🤖 AI Summary
Although pretrained visual encoders offer strong semantic representations, their latent spaces are not optimized for planning tasks and often encode irrelevant or distracting information, leading to instability in gradient-based planning. Inspired by the human "perceptual straightening" hypothesis, this work introduces a temporal straightening mechanism into latent-space planning for the first time. By jointly training the encoder and dynamics predictor with curvature regularization, the method encourages locally straighter latent trajectories, thereby reducing the gap between Euclidean and geodesic distances and improving the condition number of the planning objective function. Experiments on multiple goal-reaching tasks demonstrate significant gains in both planning success rates and the stability of gradient-based optimization.
📝 Abstract
Learning good representations is essential for latent planning with world models. While pretrained visual encoders produce strong semantic visual features, they are not tailored to planning and contain information irrelevant -- or even detrimental -- to planning. Inspired by the perceptual straightening hypothesis in human visual processing, we introduce temporal straightening to improve representation learning for latent planning.

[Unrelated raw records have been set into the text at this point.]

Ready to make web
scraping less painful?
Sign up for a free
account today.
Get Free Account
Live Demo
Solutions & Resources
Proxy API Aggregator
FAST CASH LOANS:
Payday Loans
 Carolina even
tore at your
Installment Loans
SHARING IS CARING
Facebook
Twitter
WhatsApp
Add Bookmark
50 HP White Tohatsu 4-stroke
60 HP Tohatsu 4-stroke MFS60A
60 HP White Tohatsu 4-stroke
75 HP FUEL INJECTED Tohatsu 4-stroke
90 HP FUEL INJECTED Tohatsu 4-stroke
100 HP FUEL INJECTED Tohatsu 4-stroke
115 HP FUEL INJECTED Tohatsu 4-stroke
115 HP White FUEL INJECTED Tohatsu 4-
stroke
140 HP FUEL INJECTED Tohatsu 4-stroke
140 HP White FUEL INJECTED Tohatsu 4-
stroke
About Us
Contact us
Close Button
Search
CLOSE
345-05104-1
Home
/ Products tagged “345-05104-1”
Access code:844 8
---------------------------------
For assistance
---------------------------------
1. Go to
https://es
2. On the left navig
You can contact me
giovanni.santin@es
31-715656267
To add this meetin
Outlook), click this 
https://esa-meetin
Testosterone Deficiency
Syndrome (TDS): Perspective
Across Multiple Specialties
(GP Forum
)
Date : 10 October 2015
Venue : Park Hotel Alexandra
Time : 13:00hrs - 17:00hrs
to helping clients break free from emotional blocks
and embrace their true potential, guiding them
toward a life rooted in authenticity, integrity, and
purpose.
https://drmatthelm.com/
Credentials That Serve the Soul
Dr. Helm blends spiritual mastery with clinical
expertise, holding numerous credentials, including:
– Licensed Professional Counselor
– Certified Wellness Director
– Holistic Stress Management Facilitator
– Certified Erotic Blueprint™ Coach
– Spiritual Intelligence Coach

Using a curvature regularizer that encourages locally straightened latent trajectories, we jointly learn an encoder and a predictor. We show that reducing curvature this way makes the Euclidean distance in latent space a better proxy for the geodesic distance and improves the conditioning of the planning objective. We demonstrate empirically that temporal straightening makes gradient-based planning more stable and yields significantly higher success rates across a suite of goal-reaching tasks.